- Extrait du document
--------

Obligation d’annoncer les postes vacants : nouvelles pressions sur les chômeurs-euses ?

À compter du 1er juillet 2018, les employeurs-euses sont légalement tenu-e-s, sous peine de sanctions jusqu’à 40.000 francs, d’annoncer aux offices régionaux de placement (ORP) les postes vacants dans les professions où le taux de chômage national atteint au moins 8 %. Que signifie cette obligation d’annonce pour les chômeuses et les chômeurs ? A quoi faut-il être attentifs-ves ?

L’obligation d’annonce, c’est quoi ?
Cette mesure a été voulue par le parlement fédéral pour appliquer l’initiative « Contre l’immigration de masse » de l’UDC, acceptée en votation populaire le 9 février 2014. Plutôt que d’introduire des contingents, c’est la « préférence light » par l’obligation pour les entreprises d’annoncer les postes vacants des professions qui a été choisie. Selon ses défenseurs, cette mesure est censée profiter aux chômeurs-euses, qui seront informé-e-s en premier durant 5 jours de ces postes annoncés par les entreprises, et par là auront une longueur d’avance pour la candidature.

--------

[Données]

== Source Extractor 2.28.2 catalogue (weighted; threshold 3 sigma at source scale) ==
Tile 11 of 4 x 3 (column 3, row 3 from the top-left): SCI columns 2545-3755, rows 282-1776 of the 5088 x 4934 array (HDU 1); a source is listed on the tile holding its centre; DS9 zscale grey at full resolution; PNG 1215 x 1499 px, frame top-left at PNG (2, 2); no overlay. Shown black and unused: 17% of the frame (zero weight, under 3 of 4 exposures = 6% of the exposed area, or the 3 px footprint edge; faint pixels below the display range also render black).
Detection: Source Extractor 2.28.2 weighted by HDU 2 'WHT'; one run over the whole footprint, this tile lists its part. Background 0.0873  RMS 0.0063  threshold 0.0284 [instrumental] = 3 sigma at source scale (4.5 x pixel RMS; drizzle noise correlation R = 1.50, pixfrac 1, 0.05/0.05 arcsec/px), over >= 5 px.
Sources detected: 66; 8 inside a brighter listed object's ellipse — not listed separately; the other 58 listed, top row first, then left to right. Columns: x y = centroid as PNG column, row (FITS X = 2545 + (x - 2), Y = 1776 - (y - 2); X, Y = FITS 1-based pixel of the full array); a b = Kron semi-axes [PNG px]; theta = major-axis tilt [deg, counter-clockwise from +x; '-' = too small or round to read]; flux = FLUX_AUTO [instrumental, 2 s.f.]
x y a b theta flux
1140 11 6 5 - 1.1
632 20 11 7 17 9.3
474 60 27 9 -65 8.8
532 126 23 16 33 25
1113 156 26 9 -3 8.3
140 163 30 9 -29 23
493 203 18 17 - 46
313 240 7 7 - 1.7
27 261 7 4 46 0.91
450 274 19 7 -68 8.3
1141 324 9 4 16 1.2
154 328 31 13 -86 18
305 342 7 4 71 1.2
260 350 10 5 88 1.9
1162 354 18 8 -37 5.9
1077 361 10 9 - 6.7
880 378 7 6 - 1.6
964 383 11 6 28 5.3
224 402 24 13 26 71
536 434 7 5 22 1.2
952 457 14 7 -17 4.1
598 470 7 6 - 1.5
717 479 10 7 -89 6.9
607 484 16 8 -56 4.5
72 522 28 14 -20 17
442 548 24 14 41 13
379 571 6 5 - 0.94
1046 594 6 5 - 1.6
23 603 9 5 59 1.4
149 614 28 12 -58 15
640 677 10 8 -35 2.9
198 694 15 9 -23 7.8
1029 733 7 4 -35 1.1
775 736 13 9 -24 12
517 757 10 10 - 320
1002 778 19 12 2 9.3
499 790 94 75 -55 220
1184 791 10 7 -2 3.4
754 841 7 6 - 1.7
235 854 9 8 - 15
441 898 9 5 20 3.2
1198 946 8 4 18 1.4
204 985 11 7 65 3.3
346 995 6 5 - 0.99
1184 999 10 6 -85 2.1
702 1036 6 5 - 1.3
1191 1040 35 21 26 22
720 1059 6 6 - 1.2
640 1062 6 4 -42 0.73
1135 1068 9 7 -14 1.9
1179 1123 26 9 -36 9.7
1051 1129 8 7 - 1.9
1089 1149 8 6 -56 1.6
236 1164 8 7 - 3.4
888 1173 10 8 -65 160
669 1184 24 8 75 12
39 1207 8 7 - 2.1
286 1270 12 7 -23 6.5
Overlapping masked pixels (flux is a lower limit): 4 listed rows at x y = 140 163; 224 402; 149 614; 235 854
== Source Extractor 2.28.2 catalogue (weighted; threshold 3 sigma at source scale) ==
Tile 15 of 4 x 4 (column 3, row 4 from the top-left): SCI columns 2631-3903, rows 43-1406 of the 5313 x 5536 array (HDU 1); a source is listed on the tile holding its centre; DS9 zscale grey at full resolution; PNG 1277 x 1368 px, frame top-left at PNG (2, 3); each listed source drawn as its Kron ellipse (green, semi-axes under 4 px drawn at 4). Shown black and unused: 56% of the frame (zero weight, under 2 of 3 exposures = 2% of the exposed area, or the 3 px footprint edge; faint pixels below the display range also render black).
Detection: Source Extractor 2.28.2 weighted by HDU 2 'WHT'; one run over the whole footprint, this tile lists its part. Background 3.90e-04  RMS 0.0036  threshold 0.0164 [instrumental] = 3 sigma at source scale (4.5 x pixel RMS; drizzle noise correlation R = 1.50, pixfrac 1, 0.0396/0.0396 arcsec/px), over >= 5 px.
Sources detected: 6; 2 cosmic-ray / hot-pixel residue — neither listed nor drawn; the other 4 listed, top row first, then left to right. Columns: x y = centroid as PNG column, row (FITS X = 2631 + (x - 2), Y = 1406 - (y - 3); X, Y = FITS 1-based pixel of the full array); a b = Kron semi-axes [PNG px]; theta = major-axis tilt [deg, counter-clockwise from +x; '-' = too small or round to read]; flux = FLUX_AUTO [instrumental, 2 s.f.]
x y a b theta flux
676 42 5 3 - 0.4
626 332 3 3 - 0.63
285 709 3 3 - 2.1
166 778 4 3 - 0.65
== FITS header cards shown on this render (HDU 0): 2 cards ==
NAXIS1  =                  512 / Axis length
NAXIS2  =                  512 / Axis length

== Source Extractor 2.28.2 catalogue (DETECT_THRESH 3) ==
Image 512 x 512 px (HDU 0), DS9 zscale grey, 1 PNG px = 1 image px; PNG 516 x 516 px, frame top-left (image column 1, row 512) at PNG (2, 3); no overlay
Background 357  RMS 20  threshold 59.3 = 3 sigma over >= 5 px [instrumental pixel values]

--------

- Travail à faire
1 – Répondez à ces questions d'après le texte sur l'obligation d'annoncer les postes vacants :
(a) À partir de quelle date les employeurs sont-ils légalement tenus d'annoncer les postes vacants aux ORP ?
(b) Quel taux de chômage national une profession doit-elle atteindre pour être concernée ?
(c) Pendant combien de jours les personnes au chômage sont-elles informées en premier des postes annoncés ?
2 – Poursuivez le texte sur l'obligation d'annoncer les postes vacants à la suite de sa dernière phrase.
Les items ci-dessus ne sont d'aucune utilité pour cet exercice.

- Réponses
1 –
(a) À partir du 1er juillet 2018.
(b) Au moins 8 %.
(c) Pendant 5 jours.

2 –
Le SIT est contre toute forme de préférence nationale, cantonale, indigène à l’emploi
Ce genre de mesure ne permet ni de lutter contre la sous-enchère salariale ni contre les licenciements, mais divise les salarié-e-s et légitime les discours qui stigmatisent les étrangers-ères et les frontaliers-ères comme étant les responsables du chômage. Alors que ce sont les patron-ne-s qui délocalisent l’emploi, licencient, décident des salaires à la baisse.

Une obligation qui risque de se retourner contre les chômeurs-euses
Non seulement cette obligation d’annonce ne résoudra pas le problème du chômage à Genève, mais elle risque également de se retourner contre les chômeuses et les chômeurs. Les conseillers-ères de l’ORP seront sous pression pour trouver des candidat-e-s pour ces postes. Pression qui risque d’être reportée sur les chômeurs-euses. Selon la loi, les chômeurs et les chômeuses doivent se tenir rapidement disponibles et suivre les prescriptions de l’ORP sous peine de pénalités et de suspensions des indemnités de chômage.

Comment ça marche ?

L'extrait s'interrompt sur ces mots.